***** Passage provided *****

The map \(f \mapsto f_n\) does not give a homomorphism from G to \(G_n\) (it is not even well-defined for all elements of G), and even if we induce a mapping from G to \(G_n\) using a finite generating set of G, it will typically not give a homomorphism (the group G is not residually finite).

As long as information is “not passed around the cycle,” we see the same relations in both G and \(G_n\), through the mapping constructed above. The following lemma states a weak version of this fact:

Lemma 5

Let \(f^1, ..., f^k \in G\) with \(f^i = \sigma ^{\ell _i} \circ g^i\), where \(g^i\) is inert. Let \(g^i\) have strong shift-invariant radius \(R_i\) and let \(|m_i|\) be minimal such that \(\sigma ^{-m_i} \circ g^i \circ \sigma ^{m_i}\) has strong radius \(R_i\). Let \(t = \sum _j |\ell _j|\). Suppose that for some h, \([m_i-t-R_i, m_i+t+R_i] \subset [h, h+n-1]\) for all i. Then, \((f^1 \circ \cdots \circ f^k)_n = f^1_n \circ \cdots \circ f^k_n\).

***** Provided information *****

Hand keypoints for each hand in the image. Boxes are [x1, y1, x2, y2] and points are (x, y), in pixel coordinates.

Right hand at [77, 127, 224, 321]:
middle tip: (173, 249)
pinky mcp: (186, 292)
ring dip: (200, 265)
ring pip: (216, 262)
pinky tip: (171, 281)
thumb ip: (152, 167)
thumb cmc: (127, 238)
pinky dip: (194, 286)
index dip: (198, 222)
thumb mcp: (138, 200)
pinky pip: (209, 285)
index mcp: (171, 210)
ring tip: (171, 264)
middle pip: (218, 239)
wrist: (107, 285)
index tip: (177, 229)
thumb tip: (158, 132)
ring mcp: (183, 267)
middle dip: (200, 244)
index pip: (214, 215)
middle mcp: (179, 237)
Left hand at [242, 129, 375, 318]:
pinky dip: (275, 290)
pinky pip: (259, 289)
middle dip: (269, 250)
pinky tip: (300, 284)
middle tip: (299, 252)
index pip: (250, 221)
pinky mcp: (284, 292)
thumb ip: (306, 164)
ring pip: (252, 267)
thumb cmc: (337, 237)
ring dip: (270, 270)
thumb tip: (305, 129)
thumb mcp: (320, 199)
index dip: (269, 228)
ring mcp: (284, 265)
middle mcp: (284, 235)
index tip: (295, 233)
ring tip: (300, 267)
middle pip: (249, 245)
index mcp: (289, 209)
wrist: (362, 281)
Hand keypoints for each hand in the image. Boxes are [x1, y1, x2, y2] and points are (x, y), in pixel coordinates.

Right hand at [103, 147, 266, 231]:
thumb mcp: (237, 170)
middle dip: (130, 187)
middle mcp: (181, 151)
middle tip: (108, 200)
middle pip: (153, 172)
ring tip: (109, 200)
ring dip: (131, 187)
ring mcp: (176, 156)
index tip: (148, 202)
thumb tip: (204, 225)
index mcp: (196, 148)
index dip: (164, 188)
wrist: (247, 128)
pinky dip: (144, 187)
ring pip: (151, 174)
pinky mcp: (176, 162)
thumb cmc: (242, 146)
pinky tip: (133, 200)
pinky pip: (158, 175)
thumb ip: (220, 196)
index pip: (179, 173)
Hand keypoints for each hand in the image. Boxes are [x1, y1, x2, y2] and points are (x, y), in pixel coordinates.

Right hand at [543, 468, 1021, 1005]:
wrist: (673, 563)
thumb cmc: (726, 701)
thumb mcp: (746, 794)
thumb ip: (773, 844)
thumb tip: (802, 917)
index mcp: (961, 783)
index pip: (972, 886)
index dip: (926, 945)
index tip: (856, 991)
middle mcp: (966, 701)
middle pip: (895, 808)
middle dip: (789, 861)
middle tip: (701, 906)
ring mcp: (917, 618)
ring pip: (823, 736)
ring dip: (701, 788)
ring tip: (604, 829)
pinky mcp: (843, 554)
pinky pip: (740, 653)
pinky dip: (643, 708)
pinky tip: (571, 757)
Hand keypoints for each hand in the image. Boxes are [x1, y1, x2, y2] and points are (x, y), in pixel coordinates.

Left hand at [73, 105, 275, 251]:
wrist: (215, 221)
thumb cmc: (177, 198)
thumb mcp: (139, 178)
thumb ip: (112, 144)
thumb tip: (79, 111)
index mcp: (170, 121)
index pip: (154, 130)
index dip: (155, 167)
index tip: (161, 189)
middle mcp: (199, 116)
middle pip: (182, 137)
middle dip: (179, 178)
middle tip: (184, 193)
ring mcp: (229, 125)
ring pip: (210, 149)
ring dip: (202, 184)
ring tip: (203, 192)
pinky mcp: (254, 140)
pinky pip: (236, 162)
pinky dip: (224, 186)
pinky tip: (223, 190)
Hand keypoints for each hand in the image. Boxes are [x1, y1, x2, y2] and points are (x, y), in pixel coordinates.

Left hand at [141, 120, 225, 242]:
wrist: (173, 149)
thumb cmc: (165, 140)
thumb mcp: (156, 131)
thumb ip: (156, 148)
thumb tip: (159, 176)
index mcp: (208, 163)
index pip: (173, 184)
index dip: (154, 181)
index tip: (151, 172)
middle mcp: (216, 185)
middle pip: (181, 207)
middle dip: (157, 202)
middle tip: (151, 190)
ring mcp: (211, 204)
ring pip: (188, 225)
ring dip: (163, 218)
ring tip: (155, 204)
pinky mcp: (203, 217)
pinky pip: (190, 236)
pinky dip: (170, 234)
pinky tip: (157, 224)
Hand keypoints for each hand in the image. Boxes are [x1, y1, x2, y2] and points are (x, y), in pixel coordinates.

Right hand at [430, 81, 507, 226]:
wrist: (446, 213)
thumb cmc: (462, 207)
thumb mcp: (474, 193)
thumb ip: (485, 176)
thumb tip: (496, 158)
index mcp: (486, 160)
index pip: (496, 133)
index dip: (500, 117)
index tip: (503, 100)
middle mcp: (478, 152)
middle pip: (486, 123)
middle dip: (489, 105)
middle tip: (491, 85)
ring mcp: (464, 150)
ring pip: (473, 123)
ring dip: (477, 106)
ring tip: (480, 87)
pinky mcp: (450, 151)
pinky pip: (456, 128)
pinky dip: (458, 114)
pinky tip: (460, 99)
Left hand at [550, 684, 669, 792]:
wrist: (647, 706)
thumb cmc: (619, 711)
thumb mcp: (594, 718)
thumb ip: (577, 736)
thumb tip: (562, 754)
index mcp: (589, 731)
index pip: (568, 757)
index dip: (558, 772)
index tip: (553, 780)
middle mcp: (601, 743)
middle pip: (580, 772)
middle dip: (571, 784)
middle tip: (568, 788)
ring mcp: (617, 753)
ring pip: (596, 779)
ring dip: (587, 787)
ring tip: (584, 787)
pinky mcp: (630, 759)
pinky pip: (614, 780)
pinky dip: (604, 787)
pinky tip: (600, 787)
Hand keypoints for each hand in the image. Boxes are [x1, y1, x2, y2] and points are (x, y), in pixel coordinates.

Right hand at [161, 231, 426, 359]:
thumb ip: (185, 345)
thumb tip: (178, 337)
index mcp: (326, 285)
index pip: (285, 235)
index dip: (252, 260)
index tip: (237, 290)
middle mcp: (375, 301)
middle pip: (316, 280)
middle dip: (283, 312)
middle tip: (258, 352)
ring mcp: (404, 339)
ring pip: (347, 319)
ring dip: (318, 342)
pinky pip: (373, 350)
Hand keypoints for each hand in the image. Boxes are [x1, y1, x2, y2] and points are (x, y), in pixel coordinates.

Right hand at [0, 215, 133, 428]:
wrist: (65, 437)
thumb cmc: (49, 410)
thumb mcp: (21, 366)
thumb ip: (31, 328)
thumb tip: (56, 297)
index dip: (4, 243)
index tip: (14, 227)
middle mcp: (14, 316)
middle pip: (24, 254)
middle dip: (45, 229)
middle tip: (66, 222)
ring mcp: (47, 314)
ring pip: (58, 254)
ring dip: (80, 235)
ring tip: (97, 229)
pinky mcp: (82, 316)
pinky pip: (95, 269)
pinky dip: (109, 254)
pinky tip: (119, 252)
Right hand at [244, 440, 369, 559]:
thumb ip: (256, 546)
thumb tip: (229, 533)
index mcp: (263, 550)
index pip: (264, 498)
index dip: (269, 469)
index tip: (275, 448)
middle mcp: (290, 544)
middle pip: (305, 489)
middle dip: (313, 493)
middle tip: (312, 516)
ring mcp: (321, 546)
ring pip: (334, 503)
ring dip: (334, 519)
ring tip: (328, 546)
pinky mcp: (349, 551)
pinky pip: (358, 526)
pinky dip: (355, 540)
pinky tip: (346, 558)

*****

In the passage on the map f ↦ f_n, what reason is given in parentheses for why a mapping from G to G_n built from a finite generating set will typically not be a homomorphism?

The group G is not residually finite.